Critiques de films Films américains

Kill Switch, le Half Life sauce 4e dimension de Dan Stevens.

Kill Switch de Tim Smit est l’un de ces films que je range dans la case expérimentation de geeks. Vous savez ces films qui sont dans le fond très sympathique, mais peine à dépasser le stade du délire référentiel d’un ado ayant grandi dans un univers shooté au gaming et aux comics. Est-ce que l’on peut dire que Kill Switch est mauvais ? Non, ce que l’on ne peut nier malgré tout est que le film tourne rapidement à vide. Le gimmick de la caméra subjective en vision FPS est moins insupportable que dans d’autres films, c’est un fait. Mais l’abondance de style sur la forme n’empêche pas pour autant le film de manquer de chair. Et pourtant Dan Stevens, l’homme a tout faire d’Hollywood capable de sauter d’un genre à l’autre sans le moindre mal, porte le film du début à la fin. Si l’on devait donner une idée de ce vers quoi tend Kill Switch de Tim Smit, ce serait Half Life… plus ou moins.

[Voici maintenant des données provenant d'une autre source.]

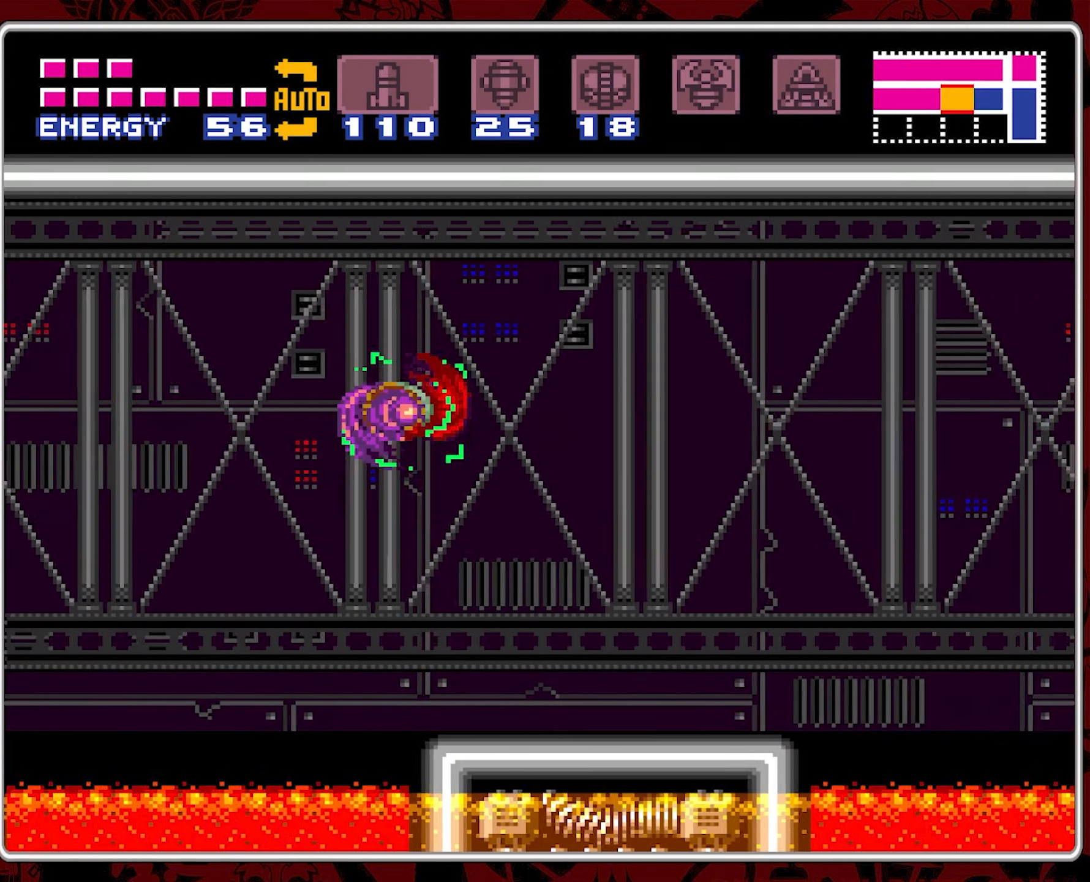
{"buttons": ["DPAD_RIGHT"], "events": [[66, "Y", "down"], [166, "Y", "up"], [216, "Y", "down"], [316, "Y", "up"], [366, "Y", "down"], [466, "Y", "up"]]}
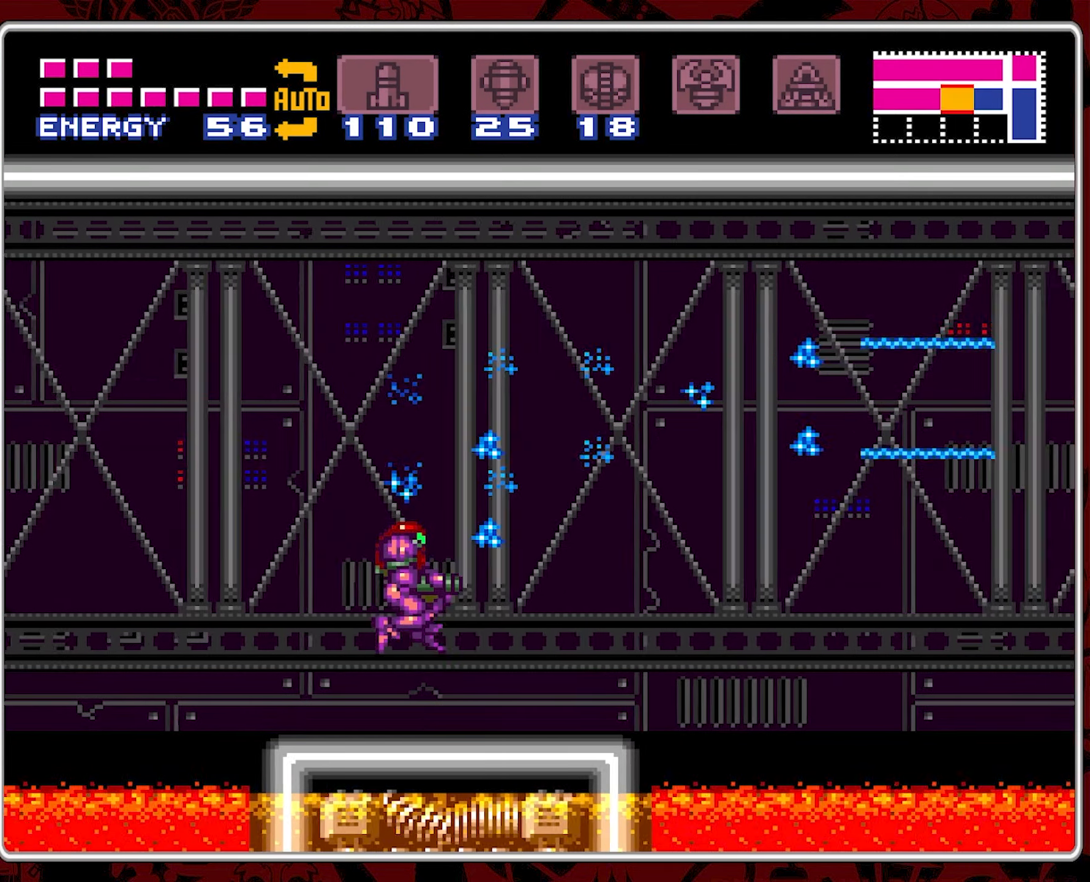
{"buttons": ["DPAD_RIGHT"], "events": [[16, "Y", "down"], [100, "DPAD_RIGHT", "up"], [250, "Y", "up"], [316, "Y", "down"], [416, "Y", "up"], [483, "DPAD_RIGHT", "down"]]}
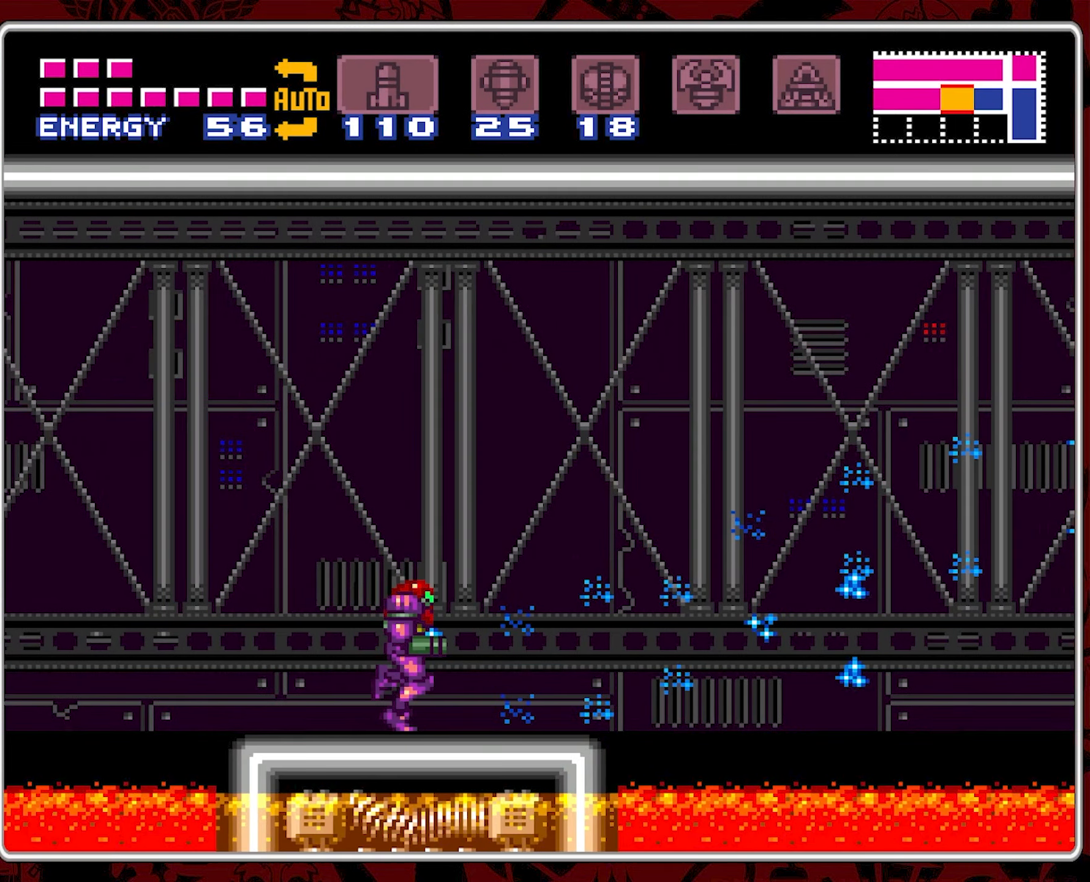
{"buttons": ["B", "DPAD_RIGHT"], "events": [[266, "B", "down"]]}
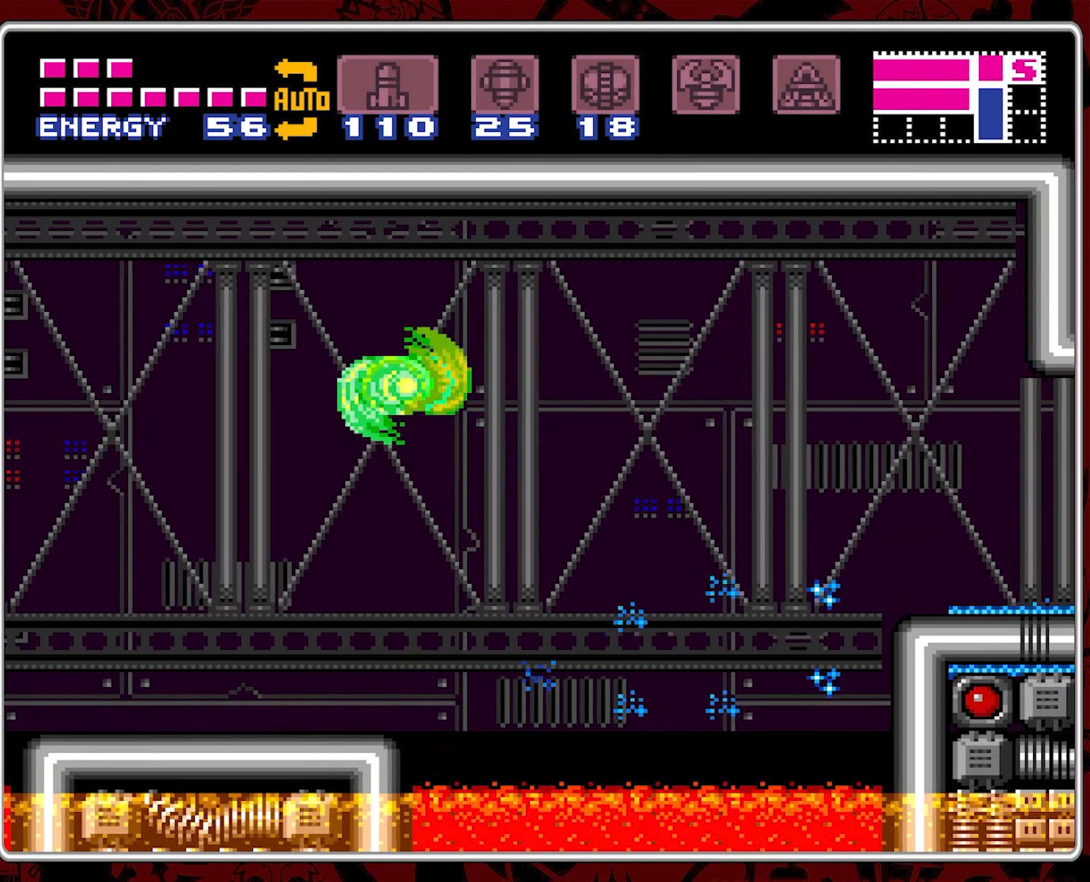
{"buttons": ["DPAD_RIGHT"], "events": [[133, "B", "up"]]}
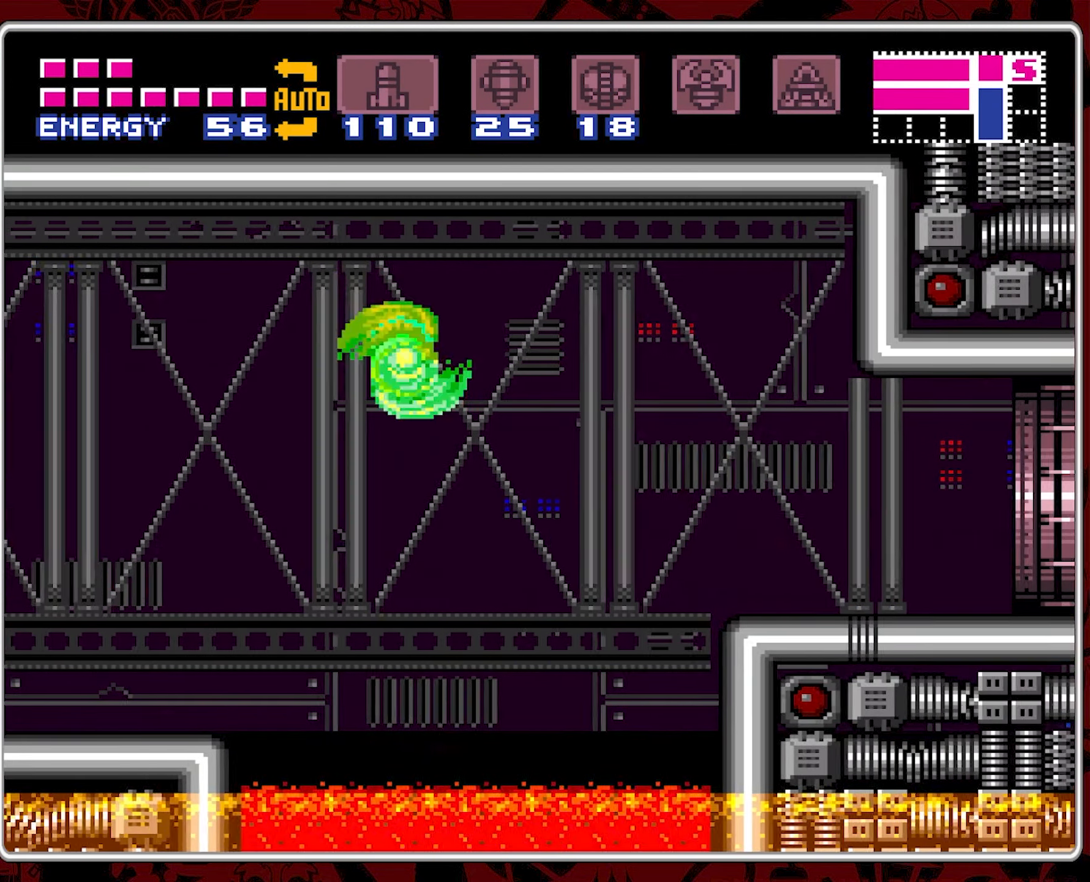
{"buttons": ["B", "DPAD_RIGHT"], "events": [[300, "B", "down"]]}
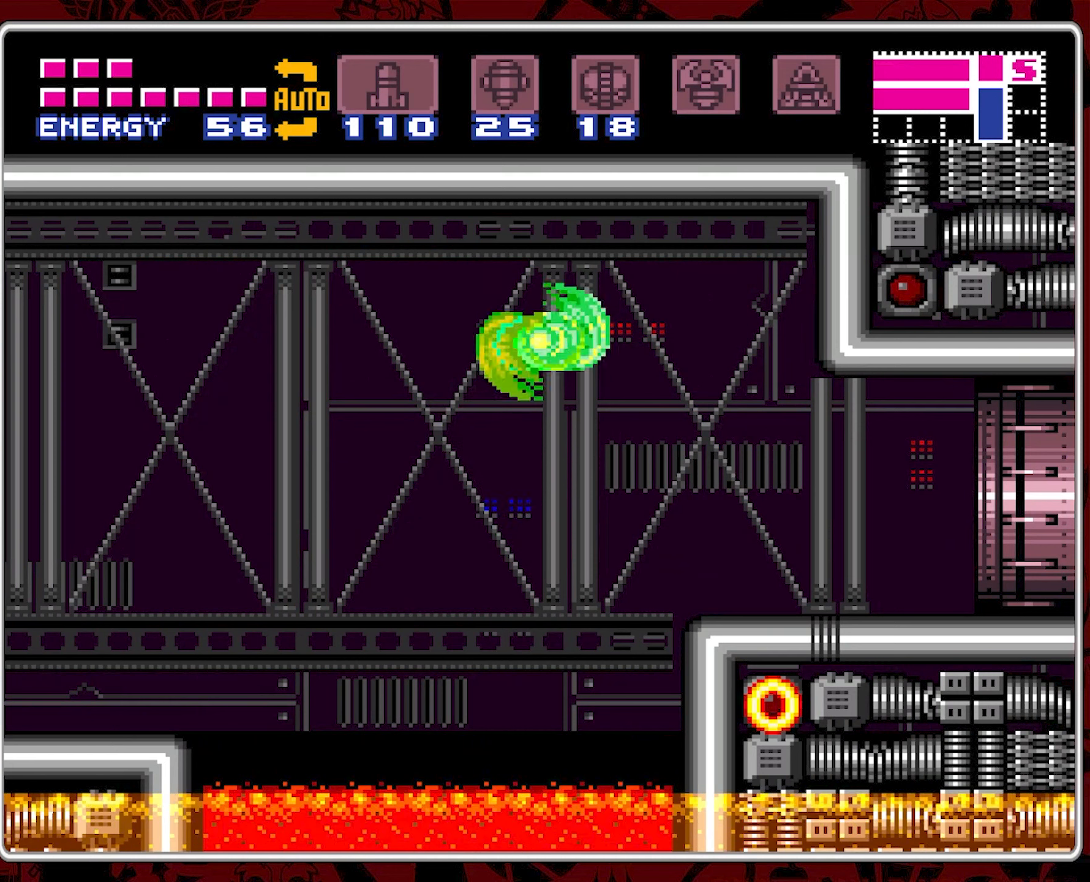
{"buttons": ["Y", "DPAD_RIGHT"], "events": [[117, "B", "up"], [483, "Y", "down"]]}
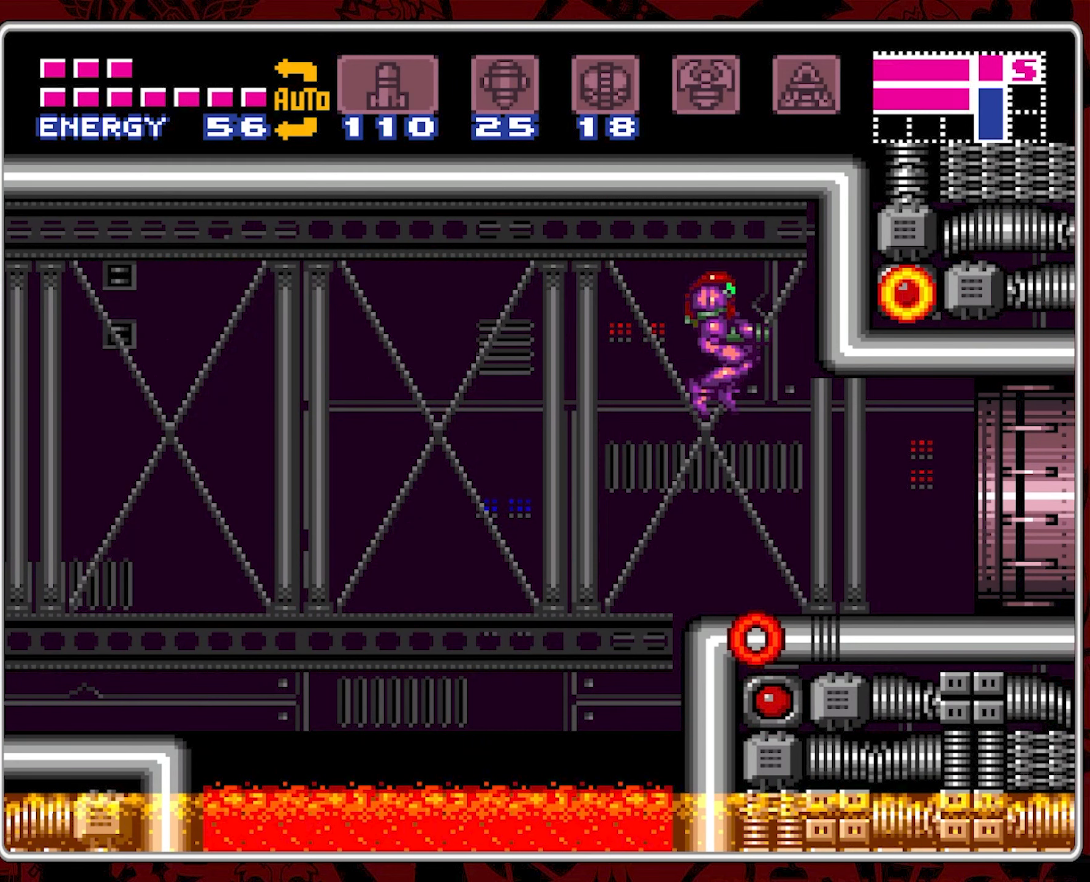
{"buttons": ["DPAD_RIGHT"], "events": [[50, "Y", "up"], [117, "Y", "down"], [233, "Y", "up"], [283, "Y", "down"], [383, "Y", "up"]]}
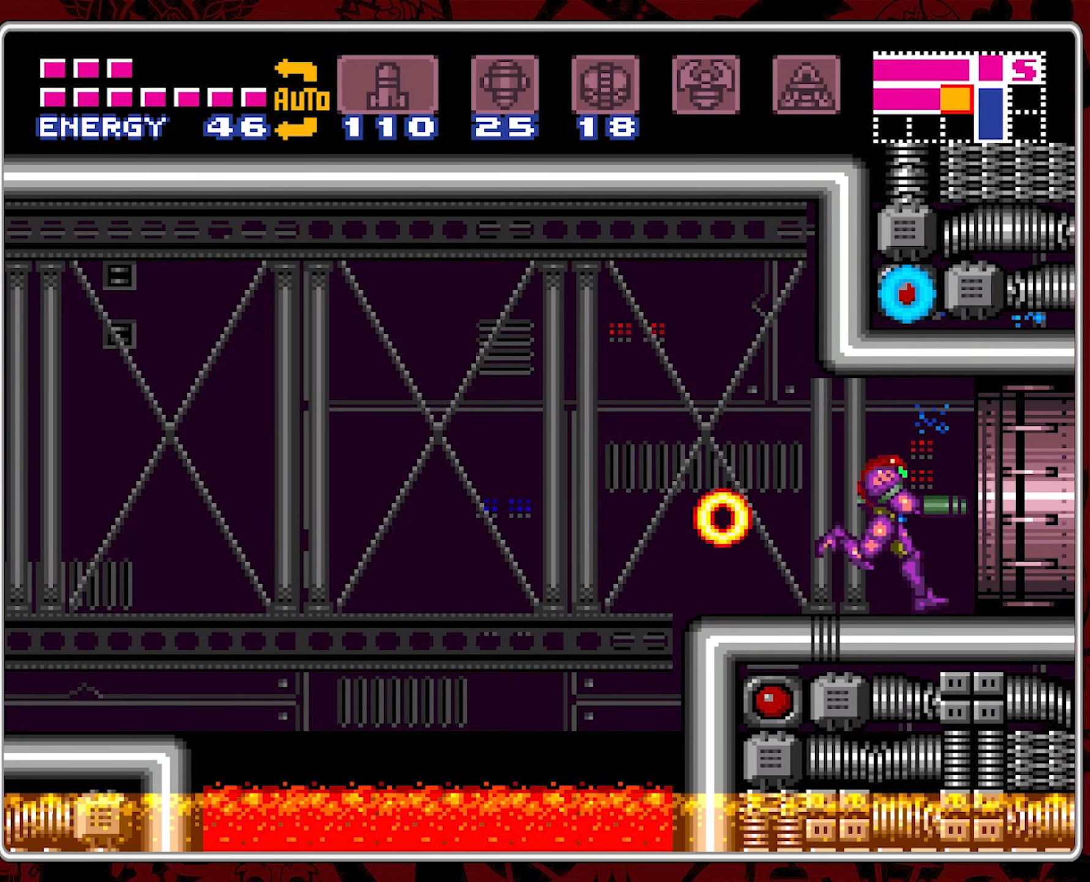
{"buttons": ["DPAD_RIGHT"], "events": []}
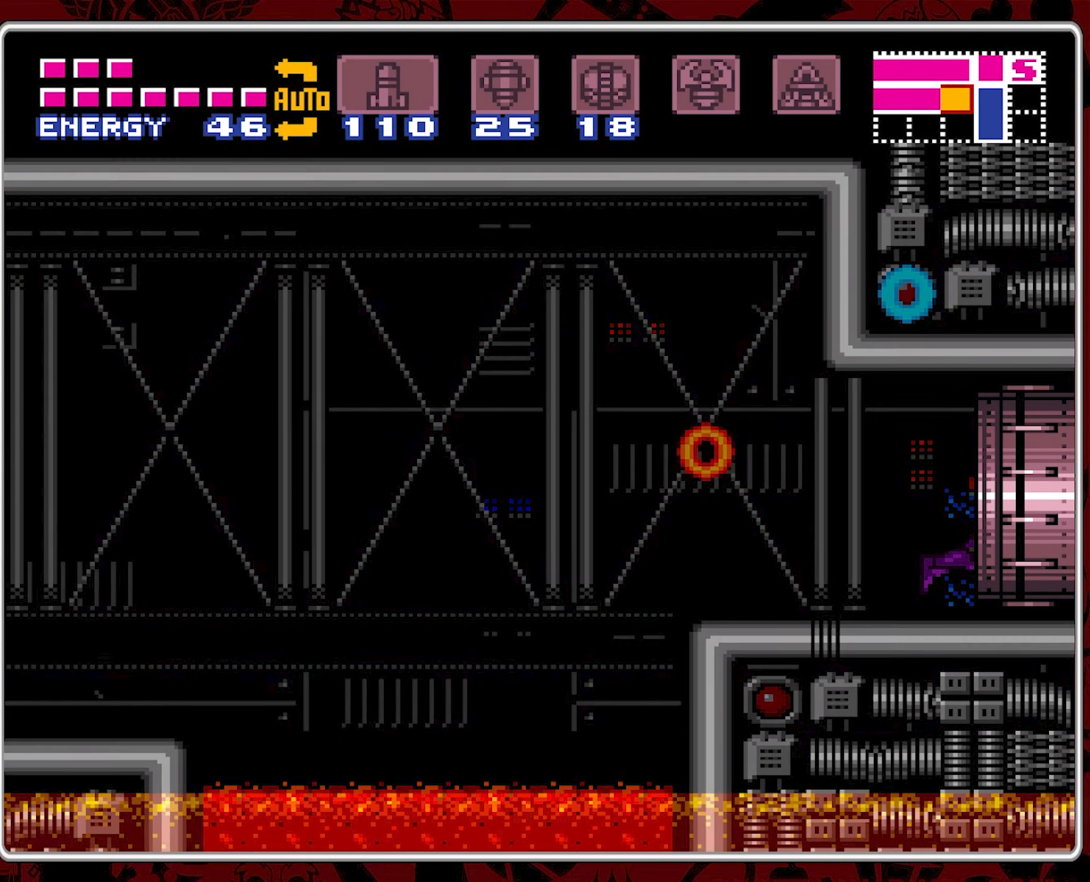
{"buttons": [], "events": [[283, "DPAD_RIGHT", "up"]]}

Pris au piège d’un duplicata de son univers, le personnage de Dan Stevens se retrouve dans une course contre la montre le menant à prendre un choix cornélien, qui de la copie ou de l’original des deux mondes devra survivre ? Sur le papier l’idée sans révolutionner quoi que ce soit, se tient mais dans les faits, Kill Switch de Tim Smit perd un temps fou de sa durée (déjà pas très longue) à en mettre plein la vue plutôt que d’étoffer quoi que ce soit de son histoire. Comme beaucoup d’autres nouveaux réalisateurs œuvrant à Hollywood, Tim Smit agit sur ce film en véritable commando. Désireux de démontrer on n’en doute pas un instant sa capacité à créer du spectaculaire avec un budget qui est loin des gros standards du genre.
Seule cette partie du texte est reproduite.